We propose that three-dimensional layered octagonal quasicrystals can host magnetic-field-tunable Möbius insulators and various higher-order topological insulators (HOTIs), enabled by the interplay of quasicrystalline symmetry and magnetic order. By constructing a minimal model based on stacked Ammann-Beenker tilings with magnetic exchange coupling and octagonal warping, we demonstrate that an A-type antiferromagnetic (AFM) configuration yields a topological phase protected by an effective time-reversal symmetry $\mathcal{S}=\mathcal{T}τ_{1/2}$. Breaking $\mathcal{S}$ via an in-plane magnetic field induced canting of the AFM order while preserving a nonsymmorphic glide symmetry $\mathcal{G}_n=τ_{1/2}\mathcal{M}_n$ leads to Möbius-twisted surface states, realizing a Möbius insulator in an aperiodic 3D system. Furthermore, we show that the quasicrystal with a general magnetic configuration supports multiple HOTI phases characterized by distinct hinge mode configurations that can be switched by rotating the magnetic field. A low-energy effective theory reveals that these transitions are driven by mass kinks between adjacent surfaces. Our work establishes a platform for realizing symmetry-protected topological phases unique to quasicrystals and highlights the tunability of hinge and surface states via magnetic control.

Figures (6)

• Figure 1: (a) Schematic illustration of a 3D AFM quasicrystal lattice. Each layer in the $x$–$y$ plane forms an Ammann-Beenker tiling (ABT) quasicrystal, exhibiting eightfold rotational symmetry. The ABT quasicrystal layers are stacked along the $z$-axis in an AA stacking configuration. Light blue and gray indicate opposite spin orientations in adjacent layers, representing A-type AFM ordering. (b) When an in-plane magnetic field is applied, the AFM spins cant toward the field direction, breaking certain crystalline symmetries and enabling the realization of Möbius insulator or various higher-order topological insulators.

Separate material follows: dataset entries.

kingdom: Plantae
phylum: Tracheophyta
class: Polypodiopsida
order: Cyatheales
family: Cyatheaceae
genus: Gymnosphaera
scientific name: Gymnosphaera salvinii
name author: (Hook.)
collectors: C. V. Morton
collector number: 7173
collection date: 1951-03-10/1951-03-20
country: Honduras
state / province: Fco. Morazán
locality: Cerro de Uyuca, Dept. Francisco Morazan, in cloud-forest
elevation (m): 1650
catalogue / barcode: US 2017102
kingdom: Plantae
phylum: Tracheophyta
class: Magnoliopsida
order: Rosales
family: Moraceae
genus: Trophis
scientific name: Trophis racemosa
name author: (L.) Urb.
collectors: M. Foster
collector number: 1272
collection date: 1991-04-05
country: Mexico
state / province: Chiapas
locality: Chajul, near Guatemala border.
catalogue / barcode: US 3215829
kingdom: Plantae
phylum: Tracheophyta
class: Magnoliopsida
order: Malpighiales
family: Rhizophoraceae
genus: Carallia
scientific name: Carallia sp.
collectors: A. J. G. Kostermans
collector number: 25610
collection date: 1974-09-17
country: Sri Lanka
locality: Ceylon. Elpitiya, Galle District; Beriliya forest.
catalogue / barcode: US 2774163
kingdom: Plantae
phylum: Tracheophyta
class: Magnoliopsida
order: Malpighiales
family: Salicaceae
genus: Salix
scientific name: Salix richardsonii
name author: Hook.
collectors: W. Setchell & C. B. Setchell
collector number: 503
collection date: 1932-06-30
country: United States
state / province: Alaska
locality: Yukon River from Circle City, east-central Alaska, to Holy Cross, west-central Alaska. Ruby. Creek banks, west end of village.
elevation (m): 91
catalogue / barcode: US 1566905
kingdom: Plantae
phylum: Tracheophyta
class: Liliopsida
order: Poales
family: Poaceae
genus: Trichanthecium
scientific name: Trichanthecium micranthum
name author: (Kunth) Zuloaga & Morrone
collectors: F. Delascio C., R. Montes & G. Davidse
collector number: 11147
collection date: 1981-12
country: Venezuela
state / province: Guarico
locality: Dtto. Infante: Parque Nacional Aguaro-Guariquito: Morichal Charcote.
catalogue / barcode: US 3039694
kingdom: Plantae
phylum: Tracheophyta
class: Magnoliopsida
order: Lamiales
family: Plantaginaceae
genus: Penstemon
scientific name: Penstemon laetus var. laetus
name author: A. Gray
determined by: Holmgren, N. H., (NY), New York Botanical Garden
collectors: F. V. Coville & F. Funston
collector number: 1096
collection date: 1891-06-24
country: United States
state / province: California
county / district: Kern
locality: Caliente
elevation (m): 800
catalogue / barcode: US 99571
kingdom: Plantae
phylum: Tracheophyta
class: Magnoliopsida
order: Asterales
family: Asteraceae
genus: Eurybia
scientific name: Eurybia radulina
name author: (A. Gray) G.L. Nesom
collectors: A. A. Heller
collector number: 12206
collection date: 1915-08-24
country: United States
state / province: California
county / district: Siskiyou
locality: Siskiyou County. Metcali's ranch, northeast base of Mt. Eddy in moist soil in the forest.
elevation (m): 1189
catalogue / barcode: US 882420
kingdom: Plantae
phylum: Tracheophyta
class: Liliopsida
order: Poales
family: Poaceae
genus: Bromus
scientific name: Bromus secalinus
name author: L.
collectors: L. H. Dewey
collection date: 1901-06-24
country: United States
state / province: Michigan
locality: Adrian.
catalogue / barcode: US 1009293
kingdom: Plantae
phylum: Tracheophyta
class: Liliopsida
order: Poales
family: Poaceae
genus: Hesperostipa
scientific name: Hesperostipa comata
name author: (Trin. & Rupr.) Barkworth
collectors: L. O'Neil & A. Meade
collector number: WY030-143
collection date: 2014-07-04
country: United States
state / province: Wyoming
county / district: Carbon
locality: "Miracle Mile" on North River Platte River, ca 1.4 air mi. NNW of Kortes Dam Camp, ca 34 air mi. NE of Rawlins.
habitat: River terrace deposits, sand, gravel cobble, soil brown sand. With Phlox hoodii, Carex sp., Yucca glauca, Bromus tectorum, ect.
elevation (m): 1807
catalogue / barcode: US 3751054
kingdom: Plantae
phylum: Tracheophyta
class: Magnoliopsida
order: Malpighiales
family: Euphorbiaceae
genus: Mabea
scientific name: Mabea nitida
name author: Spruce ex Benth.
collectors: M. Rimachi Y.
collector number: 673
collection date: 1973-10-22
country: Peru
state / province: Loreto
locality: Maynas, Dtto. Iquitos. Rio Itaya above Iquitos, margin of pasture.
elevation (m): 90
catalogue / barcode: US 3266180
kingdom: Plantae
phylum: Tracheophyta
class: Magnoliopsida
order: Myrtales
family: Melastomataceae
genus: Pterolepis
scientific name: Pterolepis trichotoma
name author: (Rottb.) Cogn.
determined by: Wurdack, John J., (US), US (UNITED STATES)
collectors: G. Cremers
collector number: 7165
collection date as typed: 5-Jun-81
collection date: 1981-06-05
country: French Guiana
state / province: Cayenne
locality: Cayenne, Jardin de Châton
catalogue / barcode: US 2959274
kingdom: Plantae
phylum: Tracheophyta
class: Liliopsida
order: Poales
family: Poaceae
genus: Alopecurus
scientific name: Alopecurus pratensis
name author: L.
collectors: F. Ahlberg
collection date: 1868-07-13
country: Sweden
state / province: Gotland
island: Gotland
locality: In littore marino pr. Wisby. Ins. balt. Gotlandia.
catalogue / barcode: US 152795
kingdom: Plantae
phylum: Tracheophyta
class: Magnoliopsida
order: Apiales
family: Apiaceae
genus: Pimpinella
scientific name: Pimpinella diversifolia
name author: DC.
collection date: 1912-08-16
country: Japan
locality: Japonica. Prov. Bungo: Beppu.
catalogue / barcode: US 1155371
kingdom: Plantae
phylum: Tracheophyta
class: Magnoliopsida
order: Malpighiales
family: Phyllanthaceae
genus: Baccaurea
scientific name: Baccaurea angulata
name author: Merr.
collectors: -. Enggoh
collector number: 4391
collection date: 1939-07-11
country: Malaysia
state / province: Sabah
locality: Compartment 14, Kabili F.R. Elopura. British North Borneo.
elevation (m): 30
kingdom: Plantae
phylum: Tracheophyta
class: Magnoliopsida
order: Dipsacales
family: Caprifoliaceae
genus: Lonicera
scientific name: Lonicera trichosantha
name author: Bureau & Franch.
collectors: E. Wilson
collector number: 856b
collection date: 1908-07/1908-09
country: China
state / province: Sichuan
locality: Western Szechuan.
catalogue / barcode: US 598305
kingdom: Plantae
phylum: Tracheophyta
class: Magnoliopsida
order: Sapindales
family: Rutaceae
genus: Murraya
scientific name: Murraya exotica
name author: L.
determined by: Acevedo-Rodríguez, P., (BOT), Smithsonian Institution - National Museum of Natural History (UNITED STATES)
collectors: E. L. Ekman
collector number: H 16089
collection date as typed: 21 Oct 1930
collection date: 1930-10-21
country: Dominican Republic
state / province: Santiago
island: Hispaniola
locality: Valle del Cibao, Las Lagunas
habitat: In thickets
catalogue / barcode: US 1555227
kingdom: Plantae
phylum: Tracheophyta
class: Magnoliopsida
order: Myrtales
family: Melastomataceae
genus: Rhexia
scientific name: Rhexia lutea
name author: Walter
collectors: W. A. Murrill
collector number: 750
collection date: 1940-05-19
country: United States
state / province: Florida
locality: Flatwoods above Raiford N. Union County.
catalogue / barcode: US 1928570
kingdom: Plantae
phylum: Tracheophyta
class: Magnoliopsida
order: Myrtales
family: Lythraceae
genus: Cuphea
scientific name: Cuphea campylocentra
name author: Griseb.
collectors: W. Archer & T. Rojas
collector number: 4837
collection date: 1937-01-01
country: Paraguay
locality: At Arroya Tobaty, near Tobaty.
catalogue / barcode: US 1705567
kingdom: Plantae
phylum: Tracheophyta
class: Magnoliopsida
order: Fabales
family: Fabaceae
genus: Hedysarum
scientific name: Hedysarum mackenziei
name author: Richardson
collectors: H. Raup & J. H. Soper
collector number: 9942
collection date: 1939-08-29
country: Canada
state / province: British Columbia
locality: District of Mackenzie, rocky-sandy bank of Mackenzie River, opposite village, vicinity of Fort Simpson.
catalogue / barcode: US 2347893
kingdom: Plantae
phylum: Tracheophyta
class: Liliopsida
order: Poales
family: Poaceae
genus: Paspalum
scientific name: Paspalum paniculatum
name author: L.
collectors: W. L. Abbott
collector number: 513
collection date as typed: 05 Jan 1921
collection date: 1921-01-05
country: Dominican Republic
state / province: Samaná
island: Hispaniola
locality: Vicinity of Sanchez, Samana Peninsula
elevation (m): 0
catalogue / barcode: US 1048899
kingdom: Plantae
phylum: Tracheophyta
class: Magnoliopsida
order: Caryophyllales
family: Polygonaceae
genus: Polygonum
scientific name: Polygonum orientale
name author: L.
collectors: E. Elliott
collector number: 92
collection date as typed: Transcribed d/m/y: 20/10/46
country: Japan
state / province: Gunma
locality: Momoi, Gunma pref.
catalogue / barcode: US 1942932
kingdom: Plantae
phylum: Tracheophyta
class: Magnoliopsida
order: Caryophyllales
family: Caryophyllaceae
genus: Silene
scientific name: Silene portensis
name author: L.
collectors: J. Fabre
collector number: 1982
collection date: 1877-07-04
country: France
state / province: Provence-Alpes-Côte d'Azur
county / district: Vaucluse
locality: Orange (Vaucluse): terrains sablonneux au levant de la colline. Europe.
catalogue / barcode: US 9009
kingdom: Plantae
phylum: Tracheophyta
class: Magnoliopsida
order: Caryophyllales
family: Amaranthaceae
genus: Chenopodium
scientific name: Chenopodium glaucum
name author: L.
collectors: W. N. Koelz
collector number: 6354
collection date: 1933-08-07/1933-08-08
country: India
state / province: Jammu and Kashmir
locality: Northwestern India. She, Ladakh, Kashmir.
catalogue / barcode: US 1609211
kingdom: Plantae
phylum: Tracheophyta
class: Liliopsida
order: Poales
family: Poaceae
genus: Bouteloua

• Figure 2: Energy spectrum and spatial distribution of the surface state for the AFM TI phase. (a) Band structure along the $k_z$ direction for the AFM TI in an octagonal prime geometry. The red lines represent surface states. (b) (Top view along the $z$ direction) Wavefunction amplitude distribution of the surface state corresponding to $k_z=0$. The calculation is performed using Eq. \ref{['Ham']} and \ref{['Ham_comp']} with the parameters $C_1=0.5,\ M_1=0.5,\ v=0.5,\ M_0 = -2$, $g = 0$, $m = 0.4$, $\theta = 0$, and $\phi = 0$.
• Figure 3: Energy spectrum and spatial distribution of the surface state for the Möbius insulator phase. (a) Band structure along $k_z$ for an octagonal prism geometry with periodic boundary conditions along the $z$ direction. The red lines represent gapless surface states. (b) (Top view along the $z$ direction) Wavefunction amplitude distribution of the surface states corresponding to the Dirac cone at $k_z=0$, which exist only on the front and rear side facets. Since $\mathbf{B}=B\hat{\mathbf{x}}$, the AFM cants along the field direction, which is modeled by Eq. \ref{['m_l']} with parameters $\theta = 0.3\pi$ and $\phi = 0$. Other parameters are the same as Fig. \ref{['fig:AFM-TI']}.
• Figure 4: Higher-order Möbius insulator in a finite octagonal prism geometry with open boundary conditions along the stacking direction. The system is composed of 5 layers of quasicrystal lattices, each comprising 577 sites. (a) (Top view along the $z$ direction) Wavefunction amplitude distribution of the hinge states. (b) Schematic illustration of the higher-order Möbius insulator. The red lines with arrows represent hinge modes connecting Möbius surface states on the front and rear side surfaces.
• Figure 5: Magnetic-field tunable HOTI phases. (a),(c),(e) Wavefunction amplitude distribution of HOTI $\alpha$, $\beta$, and $\gamma$ phase, respectively. (b),(d),(f) Schematic illustration of the chiral current in three-dimensional space for the hinge modes shown in the left figure. The arrow in the lower-left corner indicates the direction of the magnetization $\mathbf{m}$. The parameters used for (a) $g = 0.25$, $\theta = 0$, and $\phi = 0$; (c) $g = 0$, $\theta = 0.3\pi$, and $\phi = \pi/8$; and (e) $g = 0.25$, $\theta = 0.3\pi$, and $\phi = 0$. Other parameters are the same for the three cases, which are $C_1=0.5,\ M_1=0.5,\ v=0.5,\ M_0 = -2$, and $m = 0.4$.